Winkler Prins Encyclopedie

E. de Bruyne, G.B.J. Hiltermann en H.R. Hoetink (1947)

Gepubliceerd op 05-01-2022

Jean pierre beaulieu

betekenis & definitie

baron de, Oostenrijks generaal der artillerie (Lathuy, Belg. Brabant 26 Oct. 1725 - Linz 22 Dec. 1819), stamde uit een adellijk geslacht, dat reeds in de 13de eeuw op het familiekasteel te Lathuy bij Seldenaken gevestigd was.

Reeds als 18-jarige nam hij dienst bij een infanterieregiment van Karei van Lotharingen, gouverneur der Oostenrijkse Nederlanden. Hij streed in de Oostenrijkse Successie-oorlog (17411748), vervolgens onderscheidde hij zich in de Zevenjarige Oorlog (1756-1763) onder het opperbevel van generaal Daun, die hem tot zijn adjudant benoemde. In 1760 werd hij tot luitenantkolonel bij de algemene staf bevorderd. Na zijn schitterend optreden te Torgau (1760) kreeg hij 14 Mrt 1763 het diploma van rijksbaron. Beaulieu benutte het langdurig tijdperk van vrede na 1763 om zijn theoretische kennis der krijgsvoering te verdiepen. Hij werd ook belast met het ontwerpen en verwezenlijken van verfraaiingsplannen voor de keizerlijke kastelen.

Tot kolonel bevorderd in 1768, trad hij hetzelfde jaar op zijn verzoek in dienst van de regering der Oostenrijkse Nederlanden als militair gouverneur van Mechelen. In het nabij Lathuy gelegen Brocquay liet hij zich een kasteel met merkwaardige waranden bouwen. Zijn kostbare collecties landkaarten, prenten, penningen enz. werden in 1794 door de Franse troepen grotendeels vernield. Bij het uitbreken van de Brabantse omwenteling in 1789 werd Beaulieu tot generaal-majoor bevorderd en aan het hoofd geplaatst van een deel der uit Vlaanderen en Brabant terugtrekkende Oostenrijkse troepen.

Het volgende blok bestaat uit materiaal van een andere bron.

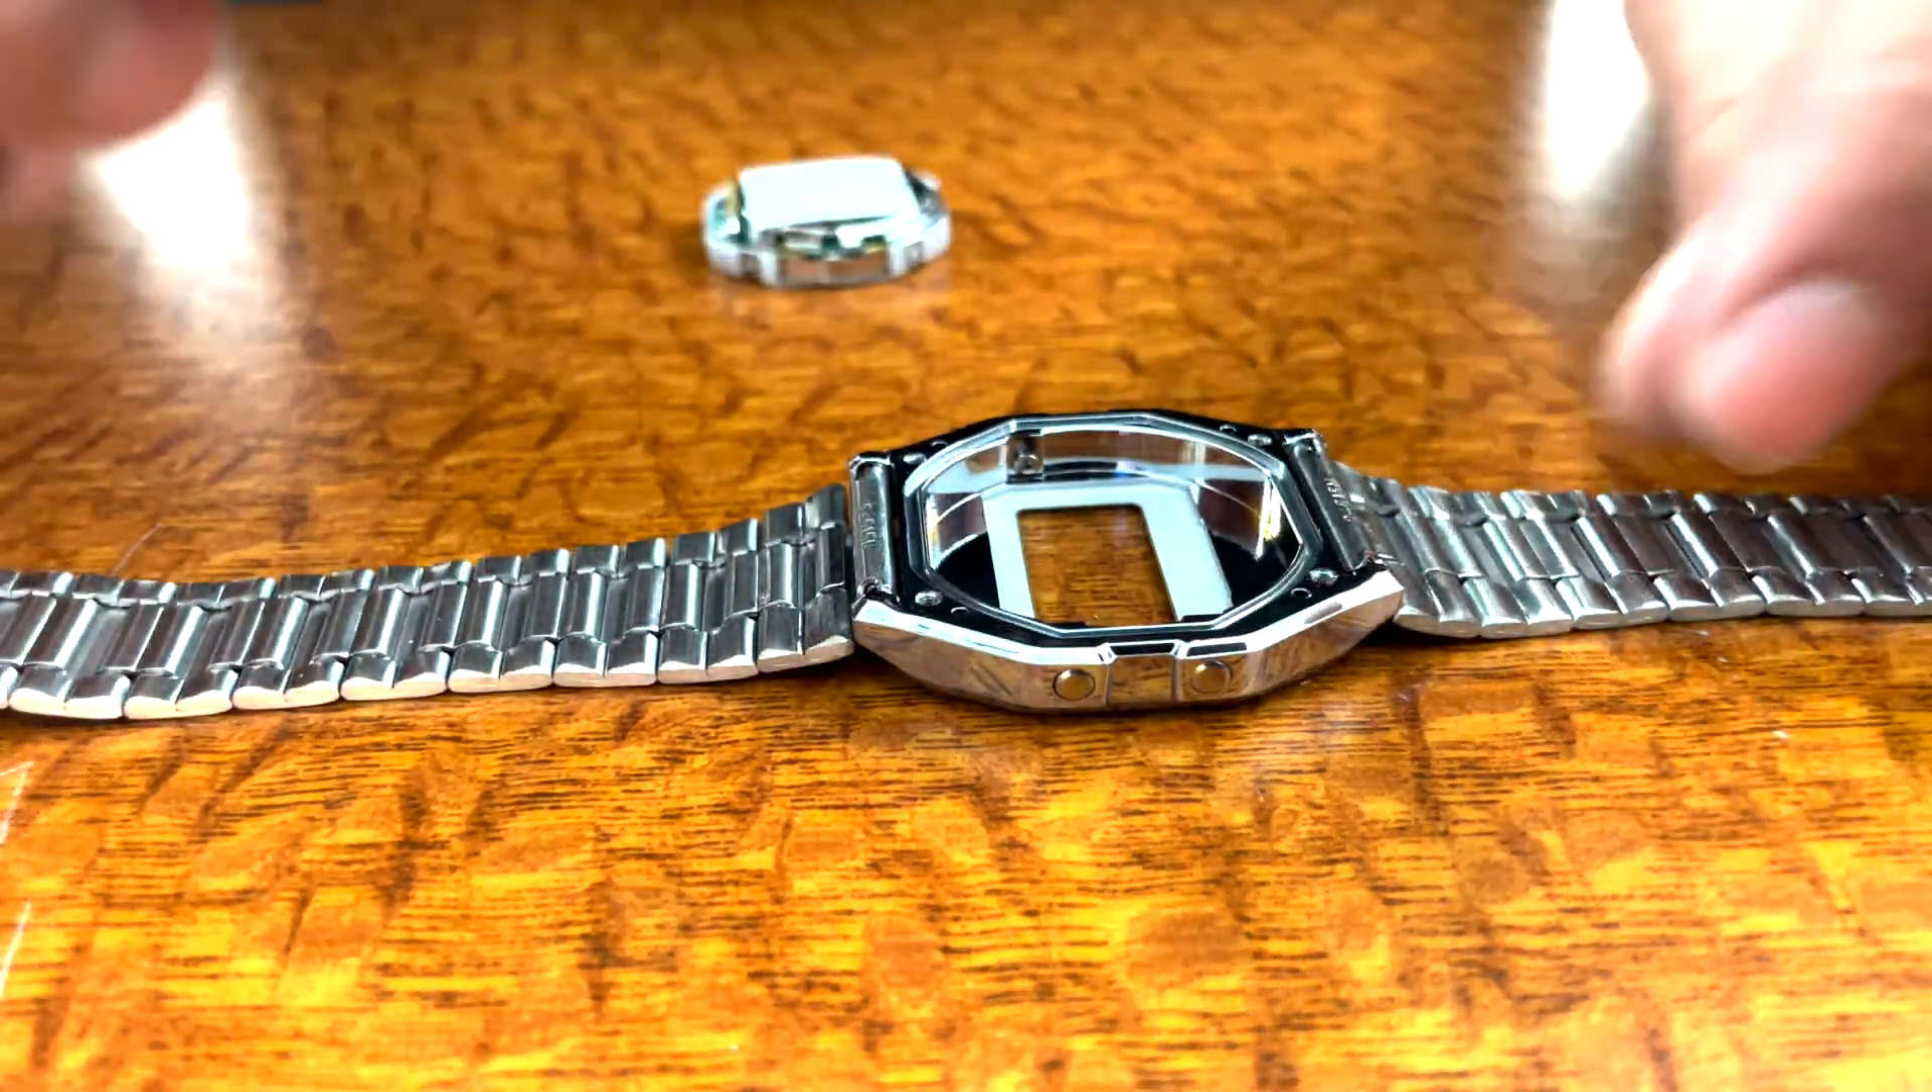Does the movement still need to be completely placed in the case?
Yes.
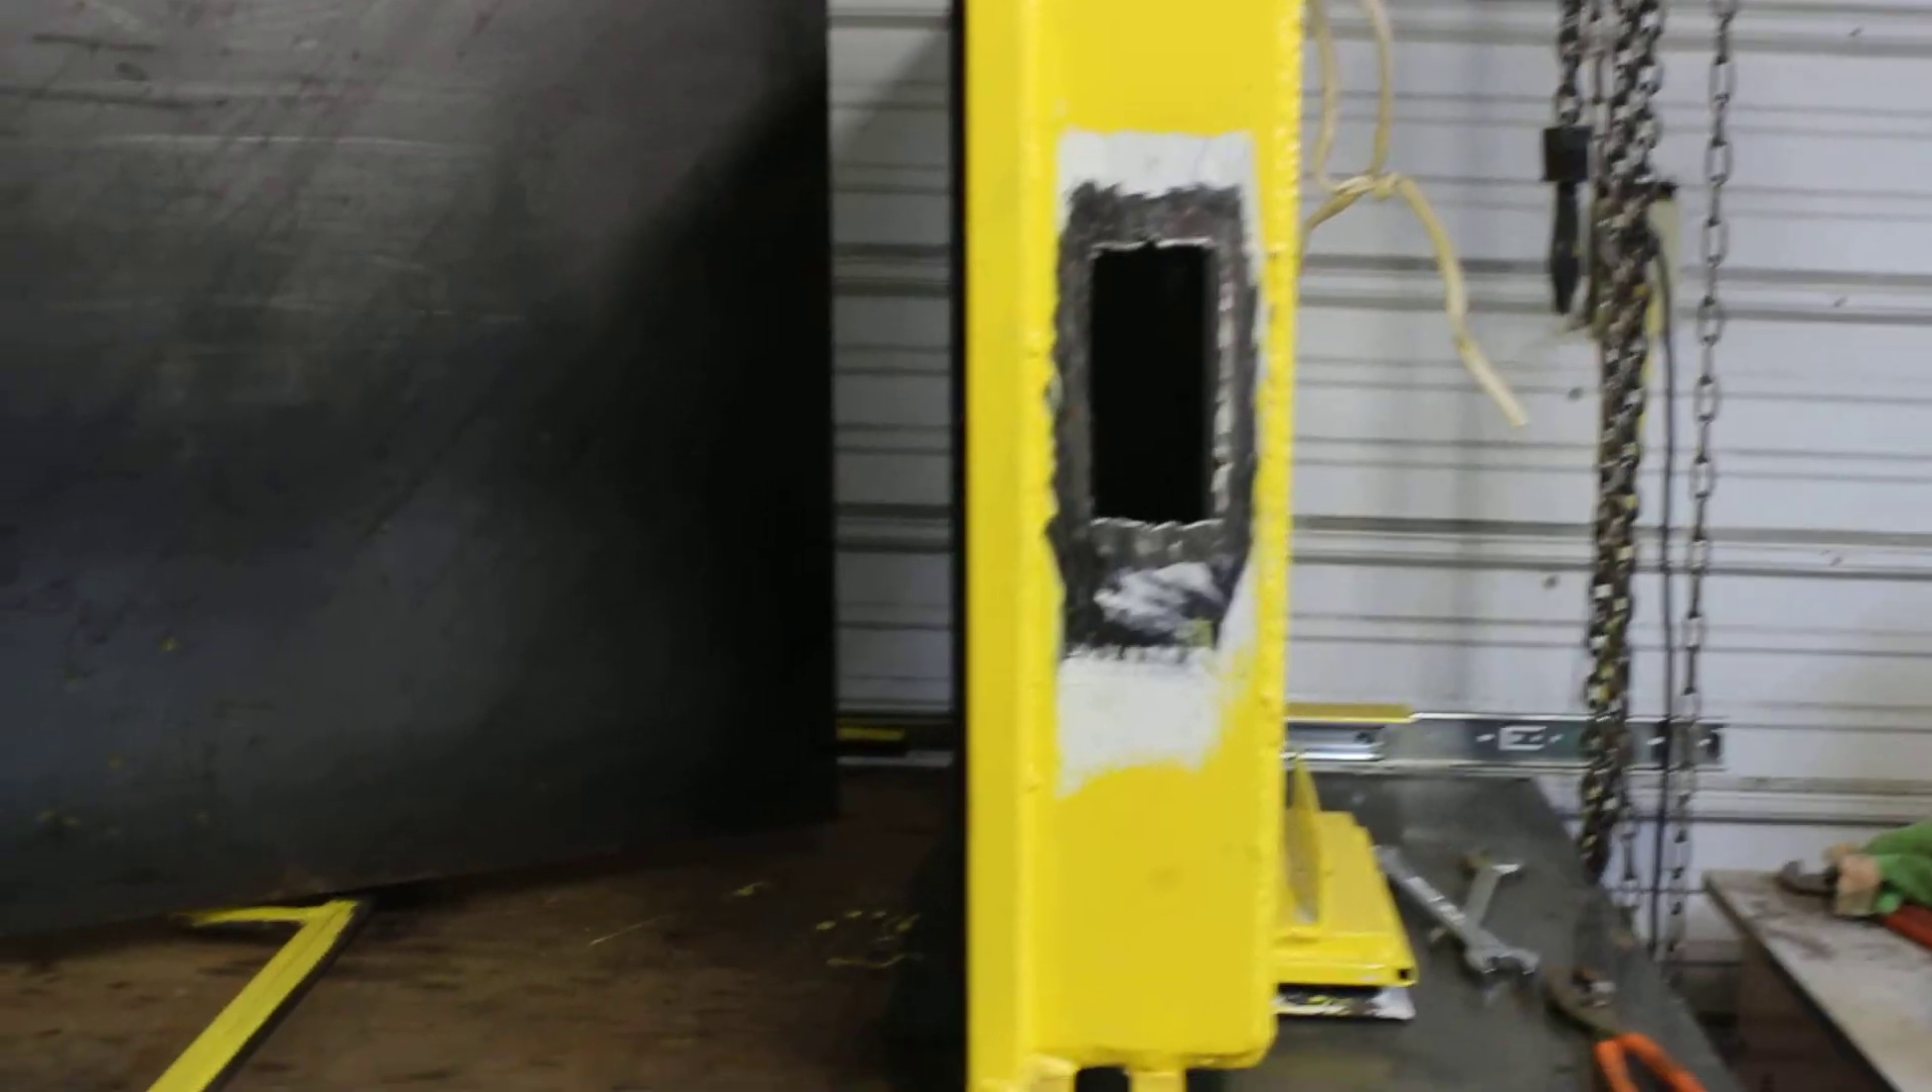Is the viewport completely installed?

Vooral door zijn overwinning bij Nassogne (bij Marche, prov. Lux.) slaagde hij er in de opstandelingen bij de Maas tegen te houden tot de komst der versterkingen.

In de tussen Frankrijk en Oostenrijk in 1792 uitgebroken oorlog versloeg Beaulieu als divisie-commandant de Fransen op 30 Apr. 1792 bij Quiévrain (Heneg.), maar hij moest zich met de legers van Bender en Clairfayt achter de Roer en in Luxemburg terugtrekken, na hun gemeenschappelijke nederlaag te Jemappes (6 Nov. 1792). Van Mrt 1793 af, onder het bevel van den hertog van Coburg, werkte hij ijverig mee aan de herovering van België. In het voorjaar van 1794 behaalde hij verscheidene overwinningen in Luxemburg op generaal Jourdan. Hij versloeg het Franse leger in de beide slagen van Fleurus (16 en 26 Juni), maar wegens de nederlaag der andere Oostenrijkse generaals moest hij terugtrekken. Met het Rijnleger van Clairfayt, met wien hij het niet eens was, nam hij weinig deel aan de gevechten van 1795. Keizer Frans II benoemde hem (4 Mrt 1796) tot generaal der artillerie en gaf hem 17 Mrt het opperbevel over het leger in Italië.

Zo moest hij zich op 70-jarige leeftijd, in een volledig onbekend land, met onbetrouwbare bondgenoten op zijn flanken, meten met het eerste strategische genie van zijn tijd. Onmiddellijk na het uitbreken der vijandelijkheden bracht Bonaparte hem hevige nederlagen toe te Montenotte, Millesimo, Mondovi, Dego en Lodi, en drong hem tot de aftocht naar Tirol. Beaulieu werd door Wenen verplicht het opperbevel aan generaal Wurmser over te laten (25 Juni 1796). Hij trok zich terug op een landgoed, dat hij bij Linz bezat en leefde er tot aan zijn dood. Het schijnt dat hij een dagboek geschreven heeft, maar tot nog toe weet men niet wat er van geworden is. DR J. LAMBERTLit.: Briefwisseling van Napoleon; Las Cases, Mémorial de Saint Hélène; De Stassart. in Les Belges illustres, I (Bruxelles 1848), bl7. 405; G. Guillaume, Histoire des régiments nationaux belges 1792-1801 (Bruxelles 1856); J. Tarlier en A. Wauters, Géogr. et histoire des communes belges, dl VI, canton de Jodoigne. onder Lathuy (Bruxelles 1872); Annuaire de la noblesse de Belgique, Bruxelles 1854 (VIII), 1871 (XXV), 1888 (XLII).